Visuals and Questioning

When I viewed these incredible photos of the Eyjafjallajokull eruption, I saw a perfect opportunity for teachers to share these visuals with students and allow students to generate their own questions.  Frequently as educators, we generate and pose questions to students.  In reality, we want our students to generate their own questions and seek understanding. 

Take the opportunity to project these photos to your students or have them view them together in small groups.  Have them write questions that come to their mind on Post-Its or notebook paper as they view the images.  Let the students get into small groups to discuss what questions came to their minds when they saw the photos.  Remind them that the goal is to ask quality questions, not find answers to the questions. 

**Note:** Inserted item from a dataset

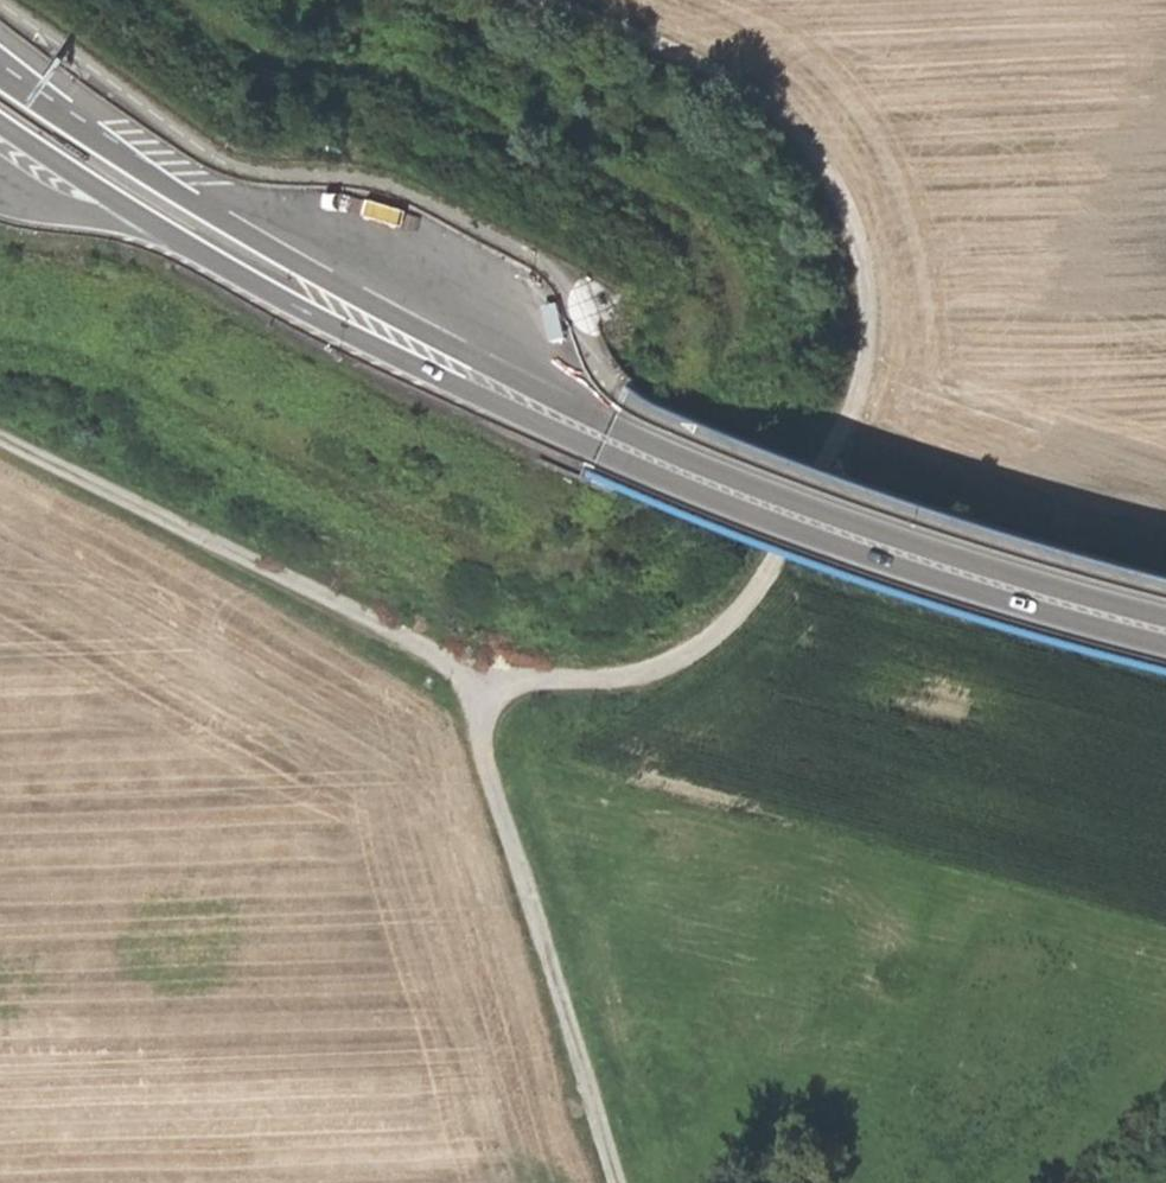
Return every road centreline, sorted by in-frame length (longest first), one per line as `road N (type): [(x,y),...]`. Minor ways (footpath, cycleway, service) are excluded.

Once you view these photos, I think you can imagine a number of questions your students will generate.  This can then be followed up with having students generate search queries to use in a search engine.   You can preview results of these search strings and offer suggestions.  I frequently have students in the elementary grades add "kid" or "student" to their search strings to zero in on better sites.

Wednesday, April 7, 2010

Interactive Whiteboards and Clickers in the Classroom

Marzano Research Laboratory has an online webinar as a preview for a summer two day workshop. I encourage all educators to view the webinar/preview.  Debra Pickering does an exceptional job of tying the clickers and interactive whiteboards to effective instruction.  The initial research on with whiteboards is showing great promise for enhanced instruction.

If you have the opportunity to attend the actual workshop, I highly recommend it.  Last year's summer session was excellent.  They have done additional work in this area, which will make this year's workshop even better.